The Happy Woman, my latest play, is less explicitly drawn from my life, but it’s all about my life. It concerns a young woman’s efforts to speak openly and honestly with her lovable, implacable, and willfully happy mother two years after the death of her father. It took me years to write it, and while I was working on it, my own father – with whom I had had a troubled relationship – died.
In my teen years I acted out and acted mad; it was such a fine performance that I was given shock therapy and anti-psychotics. I have no idea who signed the papers but it was all very dramatic. On some level it was clearly a betrayal of me as a young woman, but it’s not simple. I definitely sought the diagnosis with my wildly extravagant behaviour, and I thought going mad was part of my responsibility as an artist.
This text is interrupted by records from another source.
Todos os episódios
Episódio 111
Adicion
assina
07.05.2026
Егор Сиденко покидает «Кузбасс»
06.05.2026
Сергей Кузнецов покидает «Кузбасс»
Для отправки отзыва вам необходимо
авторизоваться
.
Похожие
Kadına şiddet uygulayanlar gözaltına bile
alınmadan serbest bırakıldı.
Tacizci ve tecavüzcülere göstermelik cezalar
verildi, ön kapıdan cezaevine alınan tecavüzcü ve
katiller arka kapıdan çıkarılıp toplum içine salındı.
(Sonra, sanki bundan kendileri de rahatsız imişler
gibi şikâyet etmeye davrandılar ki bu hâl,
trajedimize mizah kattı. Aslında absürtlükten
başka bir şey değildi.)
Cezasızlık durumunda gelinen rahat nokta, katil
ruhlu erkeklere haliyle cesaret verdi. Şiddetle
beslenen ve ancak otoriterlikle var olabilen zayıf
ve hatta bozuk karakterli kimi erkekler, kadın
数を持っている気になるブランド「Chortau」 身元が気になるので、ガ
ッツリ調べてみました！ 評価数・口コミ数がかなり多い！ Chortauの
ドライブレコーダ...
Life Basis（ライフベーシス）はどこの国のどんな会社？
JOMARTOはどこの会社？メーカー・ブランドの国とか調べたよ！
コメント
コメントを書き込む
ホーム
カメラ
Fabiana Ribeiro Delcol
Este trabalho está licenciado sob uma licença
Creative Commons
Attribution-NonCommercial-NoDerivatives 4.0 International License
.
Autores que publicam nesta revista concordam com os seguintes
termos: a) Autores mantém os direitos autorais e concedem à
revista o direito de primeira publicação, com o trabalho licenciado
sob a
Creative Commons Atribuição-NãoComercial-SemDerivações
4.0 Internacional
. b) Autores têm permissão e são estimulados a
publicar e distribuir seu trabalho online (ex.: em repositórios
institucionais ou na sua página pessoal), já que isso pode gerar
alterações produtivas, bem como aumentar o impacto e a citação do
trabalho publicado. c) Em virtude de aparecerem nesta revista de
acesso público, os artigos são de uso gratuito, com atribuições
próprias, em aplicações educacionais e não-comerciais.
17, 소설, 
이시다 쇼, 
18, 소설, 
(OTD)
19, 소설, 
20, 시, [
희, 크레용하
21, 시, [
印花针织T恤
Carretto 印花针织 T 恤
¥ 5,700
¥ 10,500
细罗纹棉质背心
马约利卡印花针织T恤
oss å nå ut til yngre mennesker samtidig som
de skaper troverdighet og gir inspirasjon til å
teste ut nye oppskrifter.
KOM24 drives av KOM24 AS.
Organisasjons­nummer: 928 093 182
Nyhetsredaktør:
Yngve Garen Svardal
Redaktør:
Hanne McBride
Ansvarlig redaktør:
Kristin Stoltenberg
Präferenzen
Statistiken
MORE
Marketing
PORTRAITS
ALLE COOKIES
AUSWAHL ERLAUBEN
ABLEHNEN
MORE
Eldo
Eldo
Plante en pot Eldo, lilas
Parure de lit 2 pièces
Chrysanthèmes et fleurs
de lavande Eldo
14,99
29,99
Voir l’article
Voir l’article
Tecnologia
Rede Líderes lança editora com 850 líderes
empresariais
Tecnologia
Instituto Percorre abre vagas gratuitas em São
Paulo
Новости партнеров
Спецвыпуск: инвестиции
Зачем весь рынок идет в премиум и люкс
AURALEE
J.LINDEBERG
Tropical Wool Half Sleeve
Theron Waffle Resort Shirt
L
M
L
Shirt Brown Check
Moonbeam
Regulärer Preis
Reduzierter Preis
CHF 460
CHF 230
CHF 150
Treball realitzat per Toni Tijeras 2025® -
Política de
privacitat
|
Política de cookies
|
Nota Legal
Recently, and not for the first time, my mother told me I have a lot of my father in me. It’s a comment that always annoys me because it implies I was generating the whole mess way back when, rather than responding to it. I guess it’s partly true. But my tormented and complicated father is also one of my richest sources for material. My ambivalence toward him is fueled by fascination, by a sense there is “no bottom” – only worlds and worlds and worlds that I can take a whole lifetime to find and create and understand.
I believe that the work has its own life and its own demands, and when I write, I try to engage in a “call and response” relationship with what emerges. Ideally, I have a sense of channeling characters, of getting out of the way and listening to what they need and want and desire; in reality, I’m always frustrated by the way my writing derives from my own obsessions and anxieties. I feel like a bad listener, a bad lover. Barnett Newman’s quote about the “terrible and constant self” helps me make some peace with the demands my own life places on the practice of making something new.